La représentante de TC Media a développé grosso modo les mêmes arguments. La compagnie a d’ailleurs publiquement annoncé cette position interventionniste, comme Brian Myles en éditorial.
Éric Trottier a été le moins enthousiaste ou le plus prudent devant la perspective de voir l’État soutenir financièrement les médias d’information, une quasi-hérésie sur le continent nord-américain.
« J’ai des réserves par rapport à une aide aux médias d’information pour toutes sortes de raisons, a-t-il dit. Cette éventualité pose la question de l’indépendance de la presse. Radio-Canada peut en témoigner. Ce n’est pas toujours facile d’être lié à un gouvernement. […] Je ne sais pas si ça me tente d’avoir ce genre de problème. Ça pose aussi la question de savoir à qui on donne de l’aide. Faut-il par exemple en donner au Huffington Post, qui pourrait alors faire mal à un petit joueur comme Le Devoir ? Ou est-ce qu’un blogueur dans son sous-sol peut se targuer de faire de l’information ? »

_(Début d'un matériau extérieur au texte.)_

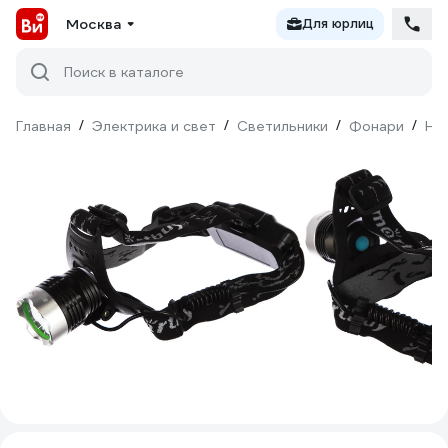
Москва
Для юрлиц
Поиск в каталоге
Главная
/
Электрика и свет
/
Светильники
/
Фонари
/
На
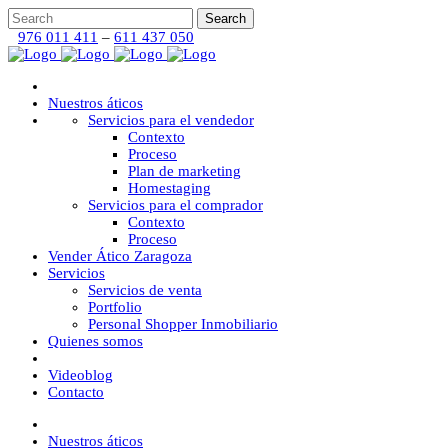
976 011 411
–
611 437 050
Nuestros áticos
Servicios para el vendedor
Contexto
Proceso
Plan de marketing
Homestaging
Servicios para el comprador
Contexto
Proceso
Vender Ático Zaragoza
Servicios
Servicios de venta
Portfolio
Personal Shopper Inmobiliario
Quienes somos
Videoblog
Contacto
Nuestros áticos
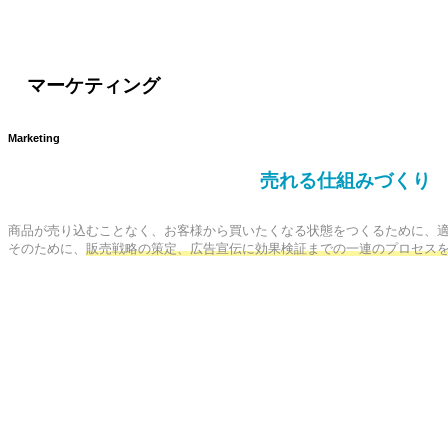
マーケティング
Marketing
売れる仕組みづくり
商品が売り込むことなく、お客様から買いたくなる状態をつくるために、適
そのために、
販売戦略の策定、広告宣伝に効果検証までの一連のプロセス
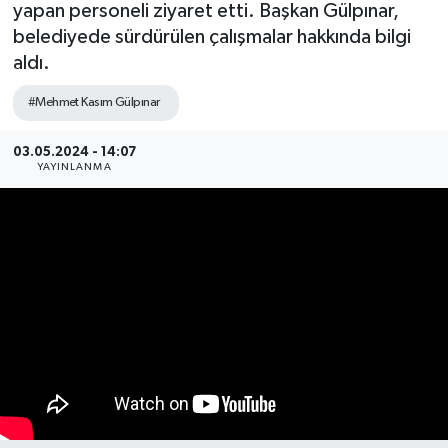
yapan personeli ziyaret etti. Başkan Gülpınar,
belediyede sürdürülen çalışmalar hakkında bilgi
aldı.
#Mehmet Kasım Gülpınar
03.05.2024 - 14:07
YAYINLANMA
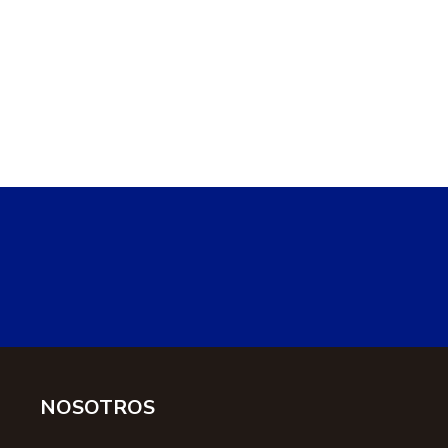
NOSOTROS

M. Trottier a ensuite développé l’idée que l’industrie devait surtout se questionner sur ses propres capacités à se réformer, à innover, à négocier le virage technologique au lieu de s’en plaindre. La Presse+, un média pour tablettes, offre un exemple de mutation. Le vice-président de l’information et éditeur adjoint de La Presse, qui a piloté cette révolution, a d’ailleurs expliqué qu’il visite depuis quelque temps les innovateurs en réalité virtuelle pour préparer une nouvelle transformation de son média.

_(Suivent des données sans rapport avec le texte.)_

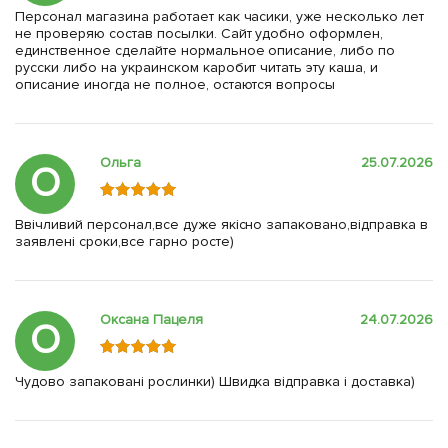
Персонал магазина работает как часики, уже несколько лет
не проверяю состав посылки. Сайт удобно оформлен,
единственное сделайте нормальное описание, либо по
русски либо на украинском каробит читать эту каша, и
описание иногда не полное, остаются вопросы
Ольга
25.07.2026
О
Ввічливий персонал,все дуже якісно запаковано,відправка в
заявлені сроки,все гарно росте)
Оксана Пацеля
24.07.2026
О
Чудово запаковані рослинки) Швидка відправка і доставка)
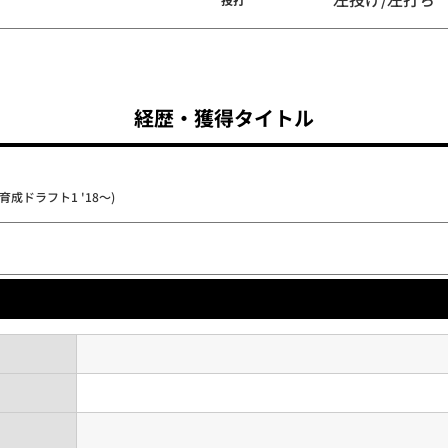
経歴・獲得タイトル
育成ドラフト1 '18～)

Des représentants du ministère du Patrimoine fédéral et du ministère de la Culture et des Communications du Québec assistaient aux échanges. Les deux paliers de gouvernement se préparent à réviser de fond en comble leurs stratégies numériques.
« Il y a un moment clé avec les consultations fédérales et provinciales qui commencent, dit la présidente St-Onge. Les politiques ne sont plus adaptées à l’univers numérique. Il y a un bon timing pour parler de ces choses, et ce serait mon voeu que le secteur parle d’une seule voie, patronale et syndicale, parce que nous avons les mêmes intérêts : servir le public et la démocratie. »
Ailleurs dans le monde
Voici un aperçu de soutien aux médias d’information (et à la presse en particulier) offert dans différents pays européens selon l’étude de MCE Conseils :Finlande Environ 20 % des revenus des journaux proviennent de subventions, soit autant que le tirage. La publicité fait le reste. L’étude parle d’un financement direct évalué à 92 $ par habitant.

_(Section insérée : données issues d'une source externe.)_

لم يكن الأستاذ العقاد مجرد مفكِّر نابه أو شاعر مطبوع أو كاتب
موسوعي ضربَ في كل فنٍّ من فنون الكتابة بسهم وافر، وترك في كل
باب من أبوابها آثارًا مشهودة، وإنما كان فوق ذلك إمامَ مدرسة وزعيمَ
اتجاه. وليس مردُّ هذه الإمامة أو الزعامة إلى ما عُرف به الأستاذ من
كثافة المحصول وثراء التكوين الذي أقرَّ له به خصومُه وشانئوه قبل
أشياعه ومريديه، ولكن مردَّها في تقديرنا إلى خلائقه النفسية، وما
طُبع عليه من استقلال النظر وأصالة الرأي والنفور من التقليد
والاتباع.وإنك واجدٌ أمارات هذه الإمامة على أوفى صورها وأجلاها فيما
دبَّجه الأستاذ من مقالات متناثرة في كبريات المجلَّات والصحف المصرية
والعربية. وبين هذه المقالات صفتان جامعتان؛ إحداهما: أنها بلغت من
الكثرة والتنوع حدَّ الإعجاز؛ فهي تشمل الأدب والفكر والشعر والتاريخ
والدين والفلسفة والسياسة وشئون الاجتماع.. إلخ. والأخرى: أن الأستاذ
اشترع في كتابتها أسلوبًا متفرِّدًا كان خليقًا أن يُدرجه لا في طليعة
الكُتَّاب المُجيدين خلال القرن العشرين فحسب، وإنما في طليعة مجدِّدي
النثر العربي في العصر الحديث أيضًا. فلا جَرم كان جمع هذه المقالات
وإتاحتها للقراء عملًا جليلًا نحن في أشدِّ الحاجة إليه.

France L’aide à la presse dépasse le milliard de dollars annuellement. Elle comprend 550 millions de subventions directes et plus de 150 millions en soutien à l’Agence France-Presse. Environ 25 000 journalistes accrédités reçoivent une centaine de millions d’abattements fiscaux.
Suède L’objectif de la politique en faveur de la presse est d’assurer le pluralisme politique et la représentation publique de « tous les courants d’opinion ». L’aide étatique versée à quelque 170 quotidiens avoisinait 100 millions en 2010.
Pays-Bas Un fonds spécial de 11 millions créé au début de la décennie a stimulé « l’innovation journalistique », soit le virage numérique. Plus de 5 millions supplémentaires ont servi à soutenir les jeunes reporters.